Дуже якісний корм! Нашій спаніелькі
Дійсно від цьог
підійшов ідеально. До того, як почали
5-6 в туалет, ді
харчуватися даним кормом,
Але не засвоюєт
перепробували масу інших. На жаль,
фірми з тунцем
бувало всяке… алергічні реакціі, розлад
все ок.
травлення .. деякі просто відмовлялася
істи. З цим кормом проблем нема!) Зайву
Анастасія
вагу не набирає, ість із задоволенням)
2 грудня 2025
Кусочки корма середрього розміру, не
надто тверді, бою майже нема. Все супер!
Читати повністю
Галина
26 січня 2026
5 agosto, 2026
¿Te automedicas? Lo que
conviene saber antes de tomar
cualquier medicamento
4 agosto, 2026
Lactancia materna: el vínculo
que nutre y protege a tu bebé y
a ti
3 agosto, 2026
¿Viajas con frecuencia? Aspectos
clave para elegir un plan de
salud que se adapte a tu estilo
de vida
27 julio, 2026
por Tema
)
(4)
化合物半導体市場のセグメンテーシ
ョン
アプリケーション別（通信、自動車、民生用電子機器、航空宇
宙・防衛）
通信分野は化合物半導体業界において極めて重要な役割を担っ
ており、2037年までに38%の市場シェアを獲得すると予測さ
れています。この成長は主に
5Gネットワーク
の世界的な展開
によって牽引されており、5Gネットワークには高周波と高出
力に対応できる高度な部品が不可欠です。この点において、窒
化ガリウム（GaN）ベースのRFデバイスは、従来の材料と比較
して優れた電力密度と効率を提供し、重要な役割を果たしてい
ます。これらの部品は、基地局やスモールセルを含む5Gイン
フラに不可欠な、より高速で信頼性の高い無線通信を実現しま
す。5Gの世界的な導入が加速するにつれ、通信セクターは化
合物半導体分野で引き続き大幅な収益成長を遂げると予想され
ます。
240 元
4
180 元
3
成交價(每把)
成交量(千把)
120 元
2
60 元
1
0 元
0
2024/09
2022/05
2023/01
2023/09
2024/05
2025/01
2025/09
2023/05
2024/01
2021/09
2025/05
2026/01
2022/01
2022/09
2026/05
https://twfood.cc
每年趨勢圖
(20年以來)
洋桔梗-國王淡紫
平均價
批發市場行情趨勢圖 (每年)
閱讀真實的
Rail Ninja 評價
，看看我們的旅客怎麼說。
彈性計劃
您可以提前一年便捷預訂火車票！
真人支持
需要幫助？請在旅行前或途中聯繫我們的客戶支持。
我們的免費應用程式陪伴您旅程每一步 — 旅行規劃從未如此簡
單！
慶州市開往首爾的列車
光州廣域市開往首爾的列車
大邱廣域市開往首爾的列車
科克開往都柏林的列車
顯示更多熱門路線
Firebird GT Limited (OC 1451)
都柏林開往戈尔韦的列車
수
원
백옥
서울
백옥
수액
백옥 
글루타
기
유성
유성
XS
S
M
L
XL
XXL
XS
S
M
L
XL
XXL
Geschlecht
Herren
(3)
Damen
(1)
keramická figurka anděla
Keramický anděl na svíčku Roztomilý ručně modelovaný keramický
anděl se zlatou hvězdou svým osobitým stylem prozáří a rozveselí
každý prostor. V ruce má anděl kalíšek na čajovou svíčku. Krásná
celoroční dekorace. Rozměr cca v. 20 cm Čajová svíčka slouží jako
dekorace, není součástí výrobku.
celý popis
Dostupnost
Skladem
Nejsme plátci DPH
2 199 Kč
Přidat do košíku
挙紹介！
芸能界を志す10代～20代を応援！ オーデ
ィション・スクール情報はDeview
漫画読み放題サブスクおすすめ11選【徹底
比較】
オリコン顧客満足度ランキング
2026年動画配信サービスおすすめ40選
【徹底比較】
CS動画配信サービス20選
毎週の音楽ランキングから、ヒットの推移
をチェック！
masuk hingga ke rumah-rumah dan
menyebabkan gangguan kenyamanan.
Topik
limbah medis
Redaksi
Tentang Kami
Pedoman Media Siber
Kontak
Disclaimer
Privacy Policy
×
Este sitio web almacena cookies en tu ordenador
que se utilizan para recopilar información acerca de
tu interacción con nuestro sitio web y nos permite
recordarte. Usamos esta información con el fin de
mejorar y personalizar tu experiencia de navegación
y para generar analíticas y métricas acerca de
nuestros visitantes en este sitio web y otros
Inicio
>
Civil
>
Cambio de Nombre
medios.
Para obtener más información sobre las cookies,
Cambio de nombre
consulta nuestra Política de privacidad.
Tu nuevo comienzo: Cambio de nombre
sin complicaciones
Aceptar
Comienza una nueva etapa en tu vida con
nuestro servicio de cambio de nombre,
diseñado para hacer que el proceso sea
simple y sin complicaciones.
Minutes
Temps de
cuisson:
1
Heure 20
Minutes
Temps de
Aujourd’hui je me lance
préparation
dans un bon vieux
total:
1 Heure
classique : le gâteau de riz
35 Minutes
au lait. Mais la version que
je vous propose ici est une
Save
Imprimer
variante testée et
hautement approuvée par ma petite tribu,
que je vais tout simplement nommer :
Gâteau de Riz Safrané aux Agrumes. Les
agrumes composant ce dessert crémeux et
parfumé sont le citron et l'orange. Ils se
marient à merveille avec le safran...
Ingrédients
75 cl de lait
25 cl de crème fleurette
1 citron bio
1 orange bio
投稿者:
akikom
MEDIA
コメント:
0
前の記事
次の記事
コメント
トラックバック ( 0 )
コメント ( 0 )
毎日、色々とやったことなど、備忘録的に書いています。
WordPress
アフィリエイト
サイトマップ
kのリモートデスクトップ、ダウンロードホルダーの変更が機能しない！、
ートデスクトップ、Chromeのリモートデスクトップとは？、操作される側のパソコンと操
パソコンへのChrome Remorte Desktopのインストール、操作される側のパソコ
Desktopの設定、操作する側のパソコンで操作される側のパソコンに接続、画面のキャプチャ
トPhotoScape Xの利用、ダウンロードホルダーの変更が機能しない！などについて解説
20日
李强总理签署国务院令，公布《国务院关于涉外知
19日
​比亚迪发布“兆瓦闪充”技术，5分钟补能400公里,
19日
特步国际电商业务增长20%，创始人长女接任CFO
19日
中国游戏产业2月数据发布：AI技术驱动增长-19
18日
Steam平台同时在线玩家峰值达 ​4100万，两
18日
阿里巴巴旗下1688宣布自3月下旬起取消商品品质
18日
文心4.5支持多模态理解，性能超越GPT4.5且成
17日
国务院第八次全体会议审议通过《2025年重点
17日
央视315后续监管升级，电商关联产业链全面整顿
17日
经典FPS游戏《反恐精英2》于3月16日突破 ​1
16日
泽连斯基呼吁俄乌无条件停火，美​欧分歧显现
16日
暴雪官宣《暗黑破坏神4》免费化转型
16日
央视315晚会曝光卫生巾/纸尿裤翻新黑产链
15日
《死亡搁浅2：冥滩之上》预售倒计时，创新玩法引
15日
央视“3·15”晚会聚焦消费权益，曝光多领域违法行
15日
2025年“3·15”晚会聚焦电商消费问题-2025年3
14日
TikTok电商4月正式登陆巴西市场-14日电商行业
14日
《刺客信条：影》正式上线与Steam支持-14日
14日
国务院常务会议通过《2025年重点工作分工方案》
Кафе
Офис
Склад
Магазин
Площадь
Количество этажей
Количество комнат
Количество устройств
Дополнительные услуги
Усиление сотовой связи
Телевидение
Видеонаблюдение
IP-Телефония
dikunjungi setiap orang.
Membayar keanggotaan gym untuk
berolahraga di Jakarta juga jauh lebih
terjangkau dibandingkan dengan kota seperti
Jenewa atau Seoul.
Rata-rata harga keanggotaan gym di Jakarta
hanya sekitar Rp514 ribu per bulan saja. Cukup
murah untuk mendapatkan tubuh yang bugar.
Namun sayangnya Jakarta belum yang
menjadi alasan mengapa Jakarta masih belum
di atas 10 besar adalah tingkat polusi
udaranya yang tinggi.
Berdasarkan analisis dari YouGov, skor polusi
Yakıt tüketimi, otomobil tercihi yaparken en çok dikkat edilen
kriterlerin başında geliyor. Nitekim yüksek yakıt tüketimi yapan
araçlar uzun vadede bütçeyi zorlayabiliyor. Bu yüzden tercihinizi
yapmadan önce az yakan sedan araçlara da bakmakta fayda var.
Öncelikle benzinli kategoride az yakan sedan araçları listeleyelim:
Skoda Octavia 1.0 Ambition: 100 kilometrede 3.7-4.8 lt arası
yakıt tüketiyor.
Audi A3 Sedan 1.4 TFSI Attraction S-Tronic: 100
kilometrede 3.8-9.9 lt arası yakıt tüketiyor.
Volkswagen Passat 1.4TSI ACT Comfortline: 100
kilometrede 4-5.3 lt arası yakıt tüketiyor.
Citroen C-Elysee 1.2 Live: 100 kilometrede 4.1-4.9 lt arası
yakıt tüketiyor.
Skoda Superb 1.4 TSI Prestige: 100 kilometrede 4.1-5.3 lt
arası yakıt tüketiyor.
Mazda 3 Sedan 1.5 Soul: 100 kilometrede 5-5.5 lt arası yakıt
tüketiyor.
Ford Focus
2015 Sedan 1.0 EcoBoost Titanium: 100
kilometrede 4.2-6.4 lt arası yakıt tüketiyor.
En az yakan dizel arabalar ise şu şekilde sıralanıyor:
+++
INSTRUCTIONS FOR THE TASK: Give the number of lines in the material above that contain the word "agosto", and add nothing.

ANSWER BELOW: 3